An amount of land equivalent to the Isle of Wight has been added to the shorelines of 13,000 islands around the world in just the last 20 years. This fascinating fact of a 369.67 square kilometre increase has recently been discovered by a group of Chinese scientists analysing both surface and satellite records. Overall, land was lost during the 1990s, but the scientists found that in the study period of three decades to 2020 there was a net increase of 157.21 km2. The study observed considerable natural variation in both erosion and accretion. Of course, the findings blow holes in the poster scare run by alarmists suggesting that rising sea levels caused by humans using hydrocarbons will condemn many islands to disappear shortly beneath rising sea levels.

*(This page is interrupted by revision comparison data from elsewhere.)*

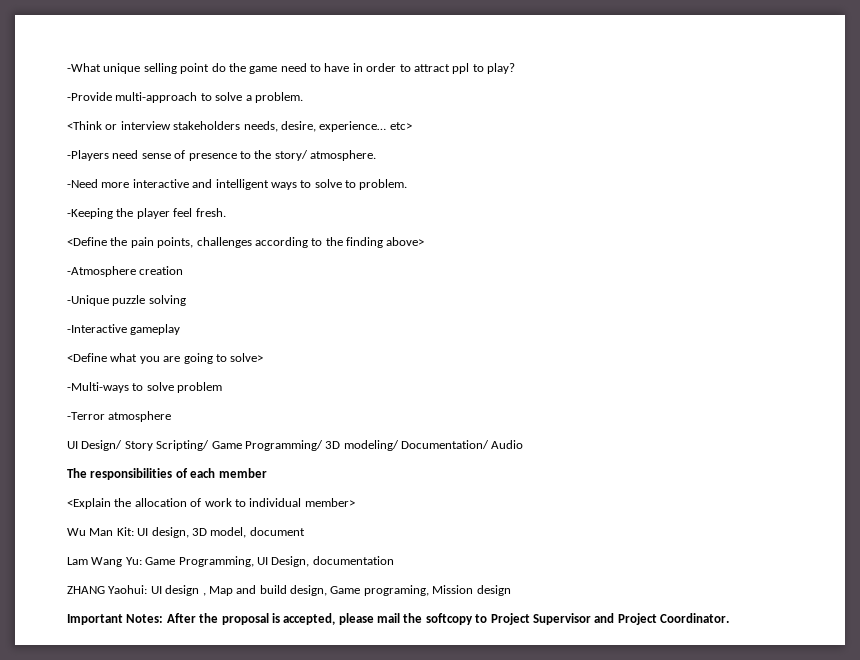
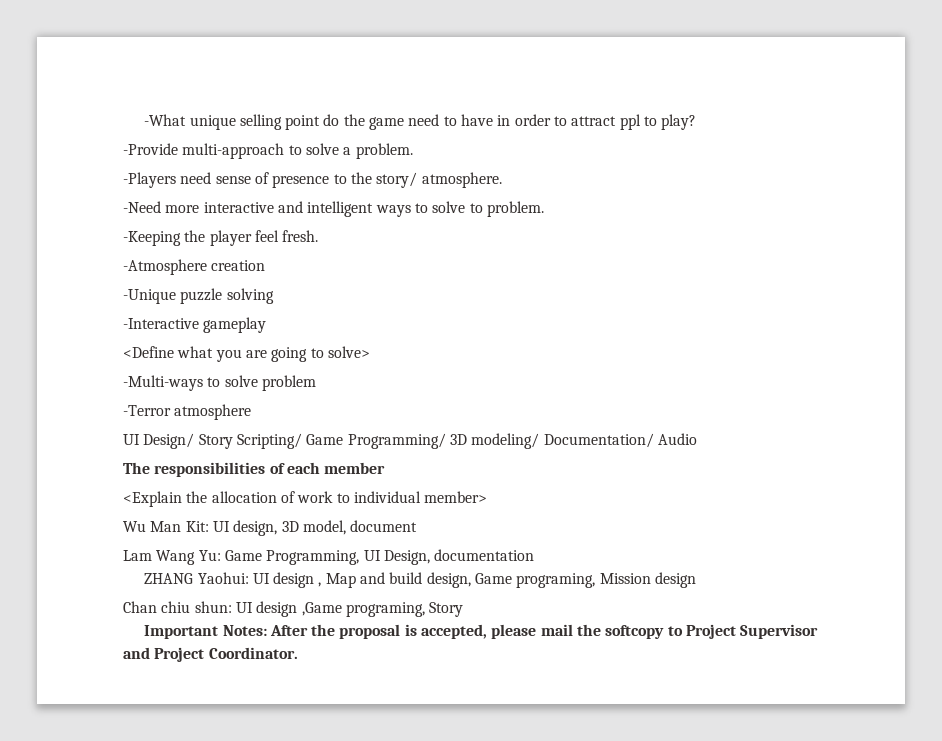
[67,121,412,132] // <Think or interview stakeholders needs, desire, experience… etc> -> (413, 151) none
[67,237,425,248] // <Define the pain points, challenges according to the finding above> -> (319, 236) none
(511, 590) none -> [123,601,464,617] // Chan chiu shun: UI design ,Game programing, Story

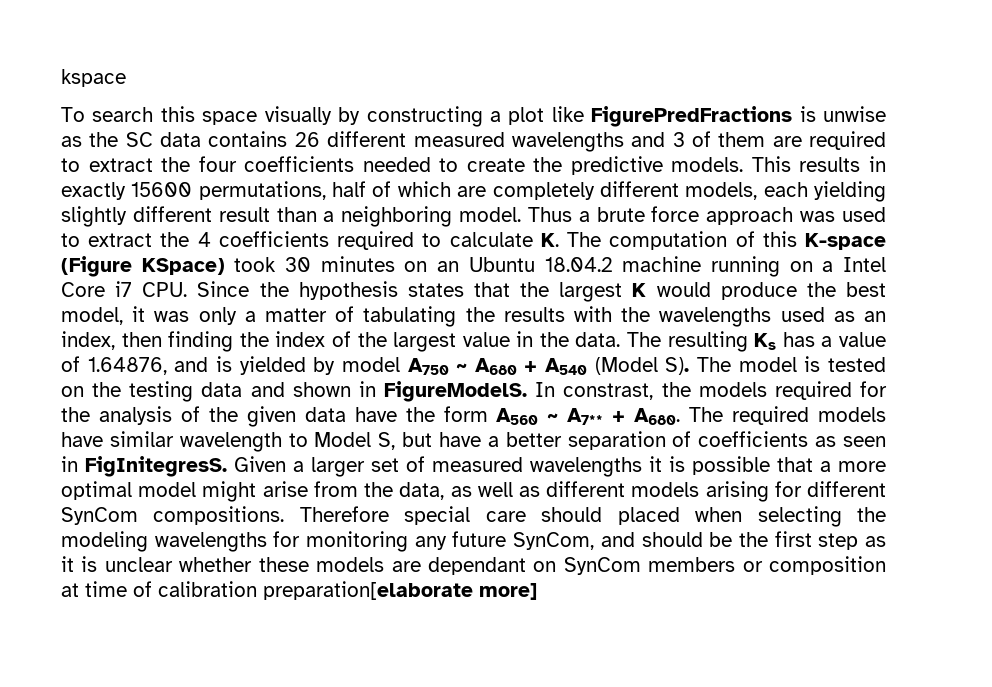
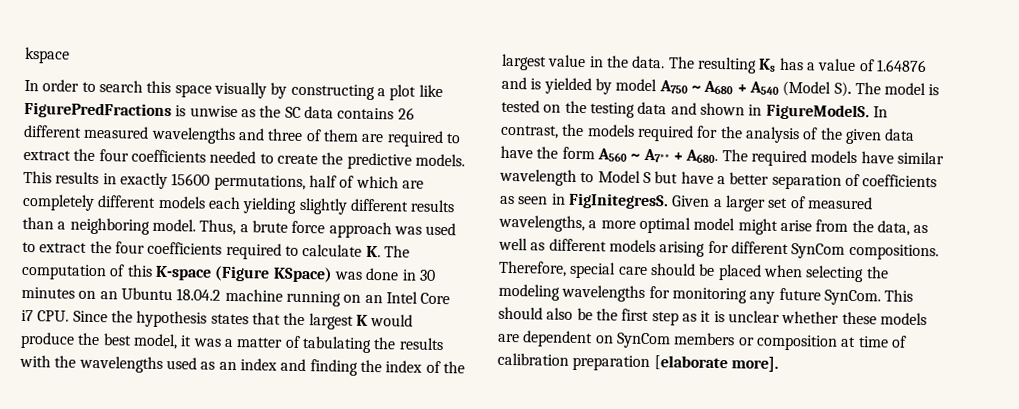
[61,107,85,122] To -> [24,79,96,92] In order to
[672,132,685,147] 3 -> [267,128,304,142] three
[685,182,758,200] models, -> [157,195,206,209] models
[218,207,270,222] result -> [410,199,456,213] results
[527,207,572,222] Thus -> [199,219,237,236] Thus,
[197,232,211,247] 4 -> [114,241,145,254] four
[234,257,277,272] took -> [333,267,417,281] was done in
[822,261,834,272] a -> [364,294,383,304] an
[198,307,237,325] only -> (222, 342) none
[61,331,162,350] index, then -> [239,358,307,372] index and
[87,357,167,375] 1.64876, -> [875,59,927,73] 1.64876
[563,383,654,400] constrast, -> [500,124,559,139] contrast,
[378,432,396,450] S, -> [642,171,651,184] S
[530,456,813,477] wavelengths it is possible that -> [498,214,585,233] wavelengths,
[299,506,389,522] Therefore -> [498,260,567,277] Therefore,
(603, 514) none -> [698,263,716,276] be
[513,532,703,550] SynCom, and should -> [823,289,914,306] [498,306,574,320] SynCom. This should also
[427,557,526,575] dependant -> [522,330,594,348] dependent
[263,581,537,600] preparation[elaborate more] -> [572,354,779,372] preparation [elaborate more].

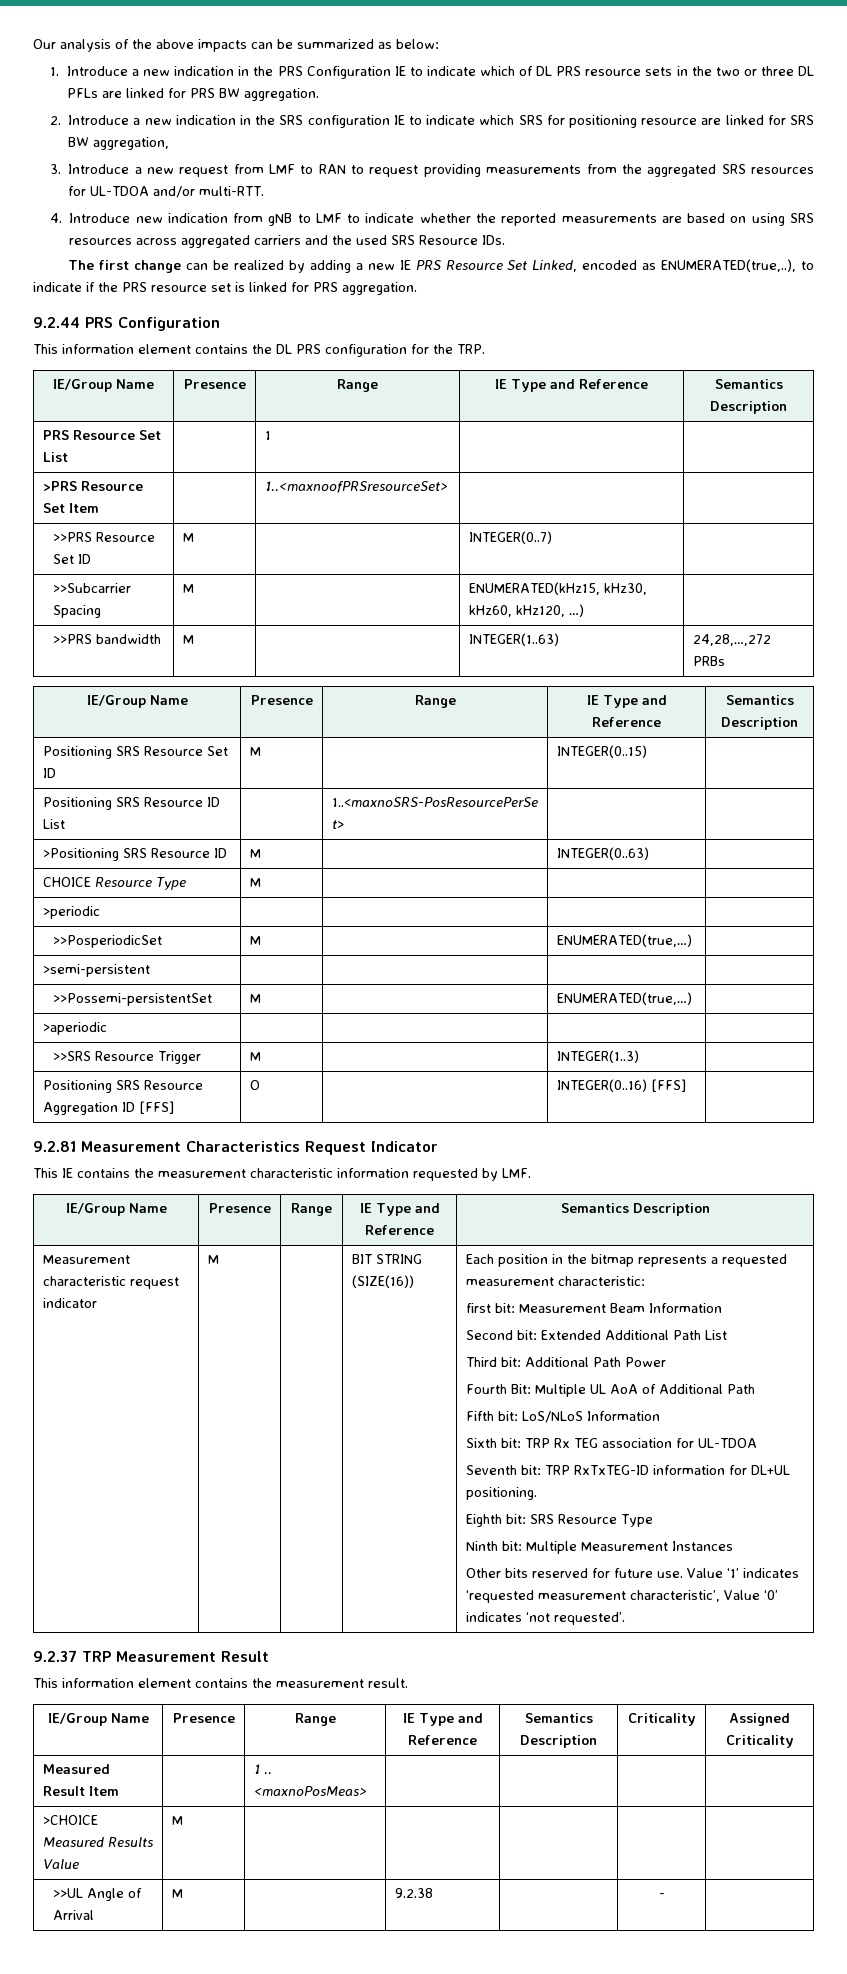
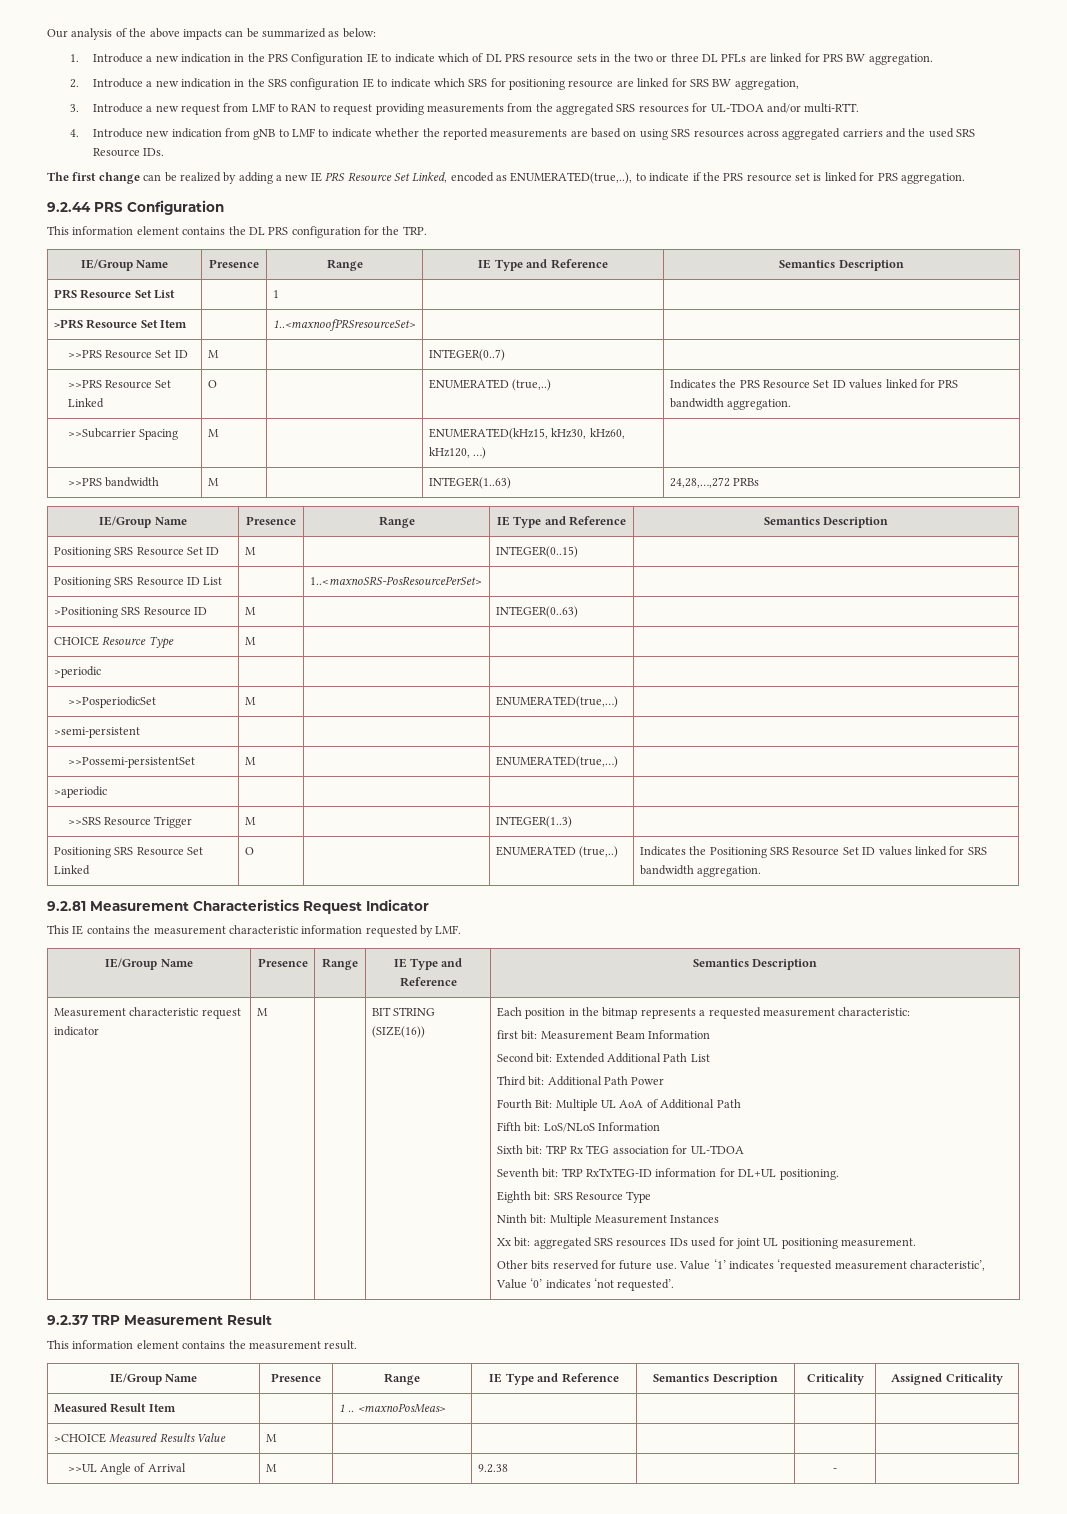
(552, 537) none -> [67,380,172,389] [67,398,104,408] [207,380,217,388] [428,379,552,391] [669,379,959,389] [669,398,792,410] // >>PRS Resource Set Linked | O | | ENUMERATED (true,..) | Indicates the PRS Resource Set ID values linked for PRS bandwidth aggregation.
[42,1101,174,1115] [249,1080,260,1090] [556,1079,686,1092] Aggregation ID [FFS] | O | | INTEGER(0..16) [FFS] | -> [186,847,203,855] [53,865,90,875] [244,847,254,855] [495,846,619,858] [639,846,987,858] [639,865,762,877] Set Linked | O | | ENUMERATED (true,..) | Indicates the Positioning SRS Resource Set ID values linked for SRS bandwidth aggregation.
(733, 1546) none -> [496,1237,916,1249] // Xx bit: aggregated SRS resources IDs used for joint UL positioning measurement.

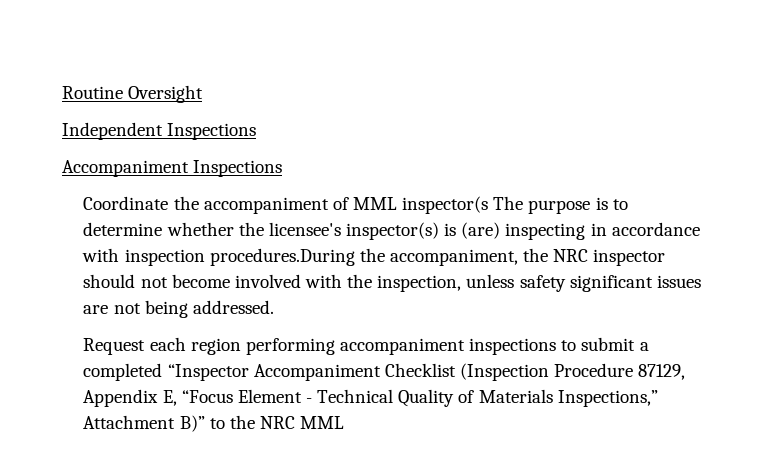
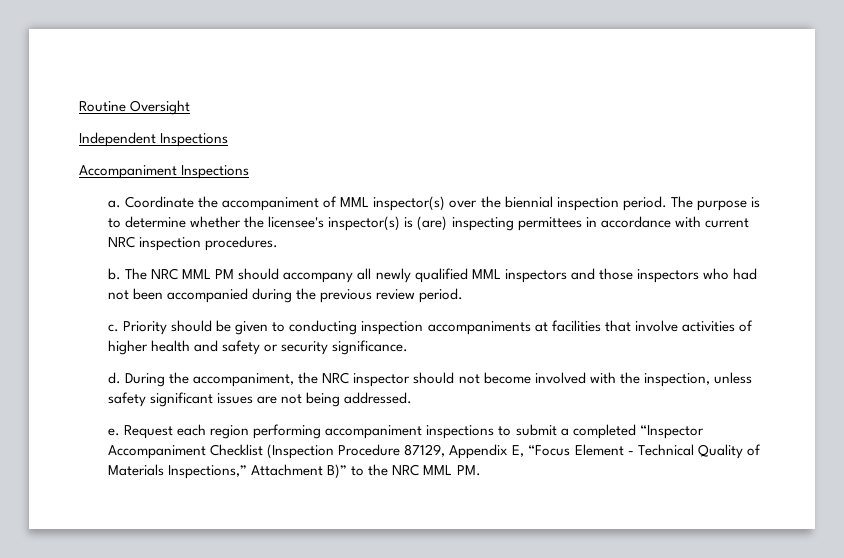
(283, 168) none -> [108,200,122,208] a.
[402,196,489,214] inspector(s -> [373,196,667,211] inspector(s) over the biennial inspection period.
(586, 231) none -> [517,217,582,231] permittees
[124,248,355,266] inspection procedures.During -> [704,218,749,228] [108,236,279,251] [108,268,757,283] [108,288,464,303] [108,320,753,335] [108,340,409,355] [108,372,166,387] current NRC inspection procedures. // b. The NRC MML PM should accompany all newly qualified MML inspectors and those inspectors who had not been accompanied during the previous review period. // c. Priority should be given to conducting inspection accompaniments at facilities that involve activities of higher health and safety or security significance. // d. During
(274, 307) none -> [108,428,121,436] e.
(345, 422) none -> [456,465,481,476] PM.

By means of such flimsy scare tactics, as we have seen in many other cases, desperate attempts are made to terrify global populations to accept the insanity of the Net Zero collectivisation.
The scientists said their data suggested that sea-level rise has not been a widespread cause of erosion for island shorelines in the studied regions.
“Presently, it is considered one of the contributing factors to shoreline erosion but not the predominant one,” they explained.
Needless to say, none of this will detain the attention of climate hysterics in both mainstream media and politics.
The Guardian was in fine form last June stating that rising oceans will extinguish more than land.
“It will kill entire languages,” it added, noting the effect on Pacific islands such as Tuvalu. Those areas of the Earth that were most hospitable to people and languages are now becoming the “least hospitable”.
Silly emotional Guardianista guff of course, but happily it does not seem to apply to Tuvalu.
A recent study found that the 101 islands of Tuvalu had grown in land mass by 2.9%.